TASK 1.
In the chart rows starting at the line containing "How many interior" and ending at the line containing "What is the label", replace "label" with "name" and leave everything else unchanged. Leave the pictures out of your output.

TEXT PASSAGE.
------------------------------------------------

While sustainable mobility only accounts for 0.2% of GHG reductions, Cleveland’s 70 miles of Bikeway Plan and its RFP for a Bike Share operator are indicators of the importance the city places on personal mobility choices (Action #20) both for health and environmental reasons. The city’s goal is reduce single occupancy vehicle trips from 69% to 62% by 2020, and to 55% by 2030. The city has shown a willingness to “own” the bikeways plan—by adopting Complete Streets policy and adding bikeways to its 2014 capital budget.
But, it has not yet shown, as in other cities, that it wants to make Bike Share a city program. An overdue implementation plan should deem who is the “owner,” and perhaps the city will step forward into the role (which could then give a signal to the private sector that Cleveland is serious about bike share). Given its recent signs of action, is it a stronger possibility that Cleveland would want to own this role? In other cases, such as the Tree RFP, the city’s new and energized arborist, Jennifer Braman, seems to have her hand firmly on the wheel of where she’d like the plan to go.
The recent flurry of action from the city and in particular its Office of Sustainability bodes well for a more robust set of actions aimed at the dual prong of mitigating climate change and bolstering Cleveland’s green economy.

------------------------------------------------

TASK INPUTS.

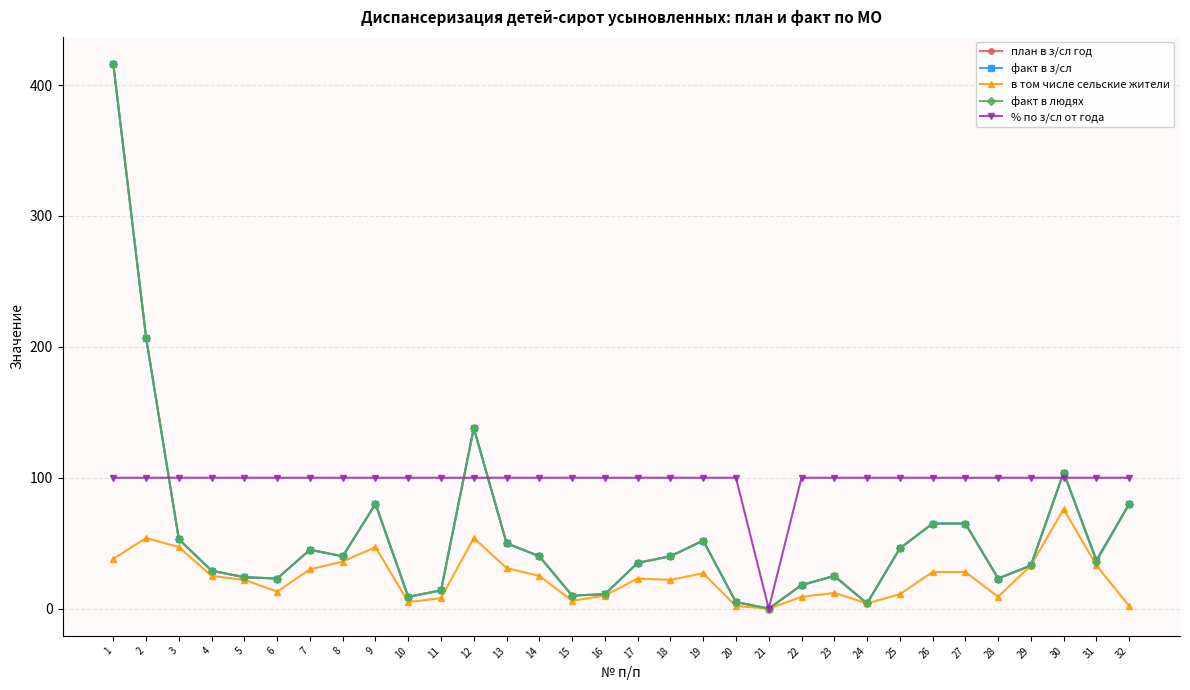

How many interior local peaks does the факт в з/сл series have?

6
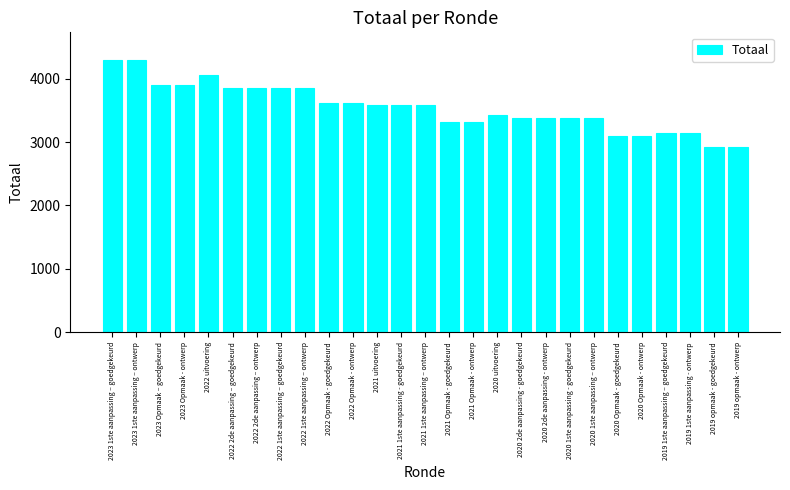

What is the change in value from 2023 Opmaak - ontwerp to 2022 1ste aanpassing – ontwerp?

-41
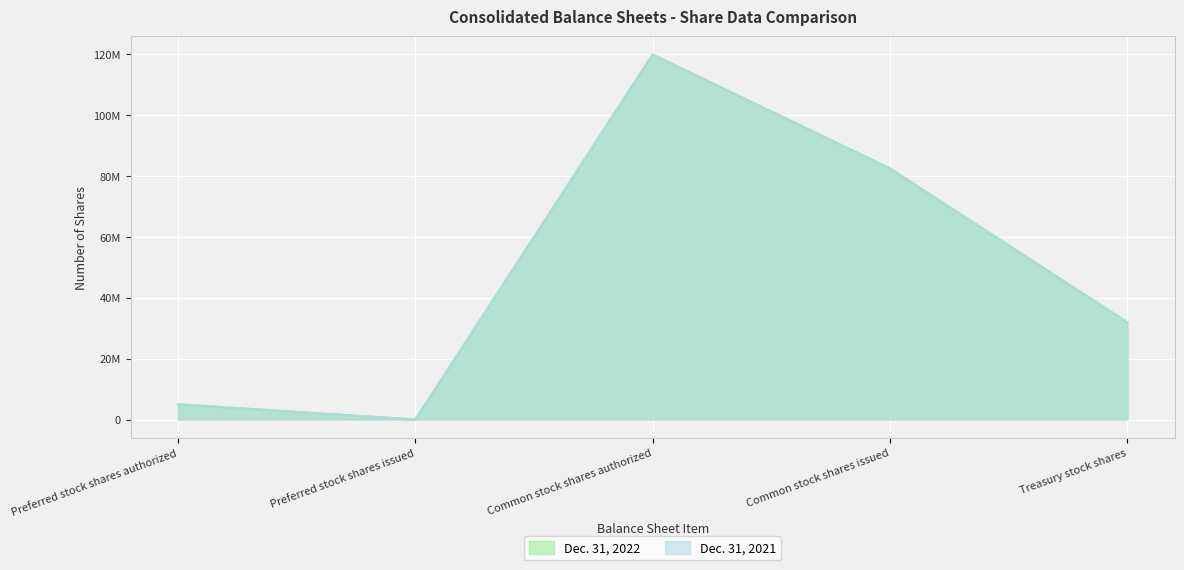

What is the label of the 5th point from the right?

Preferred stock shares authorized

------------------------------------------------

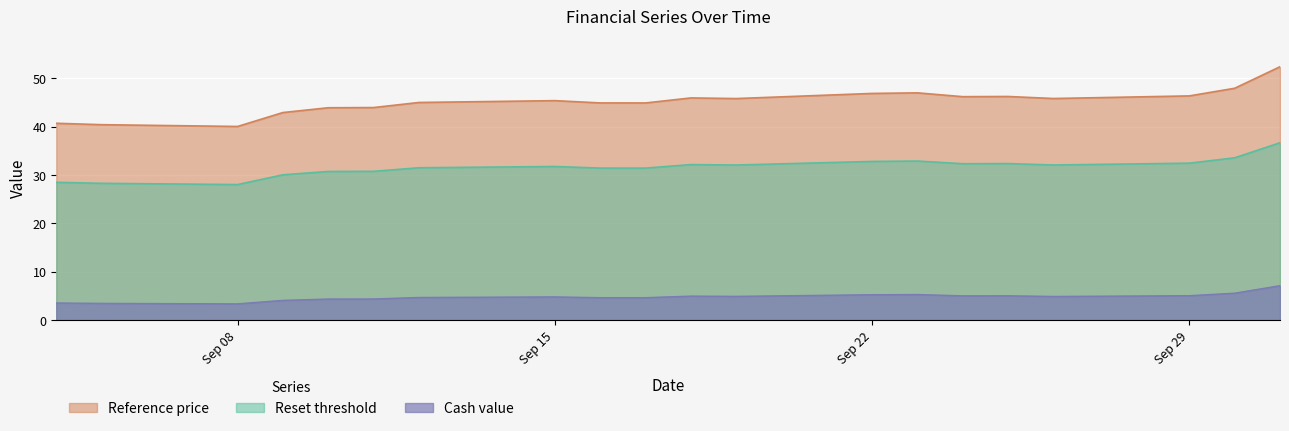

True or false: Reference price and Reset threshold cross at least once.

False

------------------------------------------------

TASK 2.
Reproduce verbatim the part of the Cleveland sustainability passage starting at "But, it has" and ending at "Cleveland’s green economy.".

ANSWER AREA 1.
How many interior local peaks does the факт в з/сл series have?

6

What is the change in value from 2023 Opmaak - ontwerp to 2022 1ste aanpassing – ontwerp?

-41

What is the name of the 5th point from the right?

ANSWER AREA 2.
But, it has not yet shown, as in other cities, that it wants to make Bike Share a city program. An overdue implementation plan should deem who is the “owner,” and perhaps the city will step forward into the role (which could then give a signal to the private sector that Cleveland is serious about bike share). Given its recent signs of action, is it a stronger possibility that Cleveland would want to own this role? In other cases, such as the Tree RFP, the city’s new and energized arborist, Jennifer Braman, seems to have her hand firmly on the wheel of where she’d like the plan to go.
The recent flurry of action from the city and in particular its Office of Sustainability bodes well for a more robust set of actions aimed at the dual prong of mitigating climate change and bolstering Cleveland’s green economy.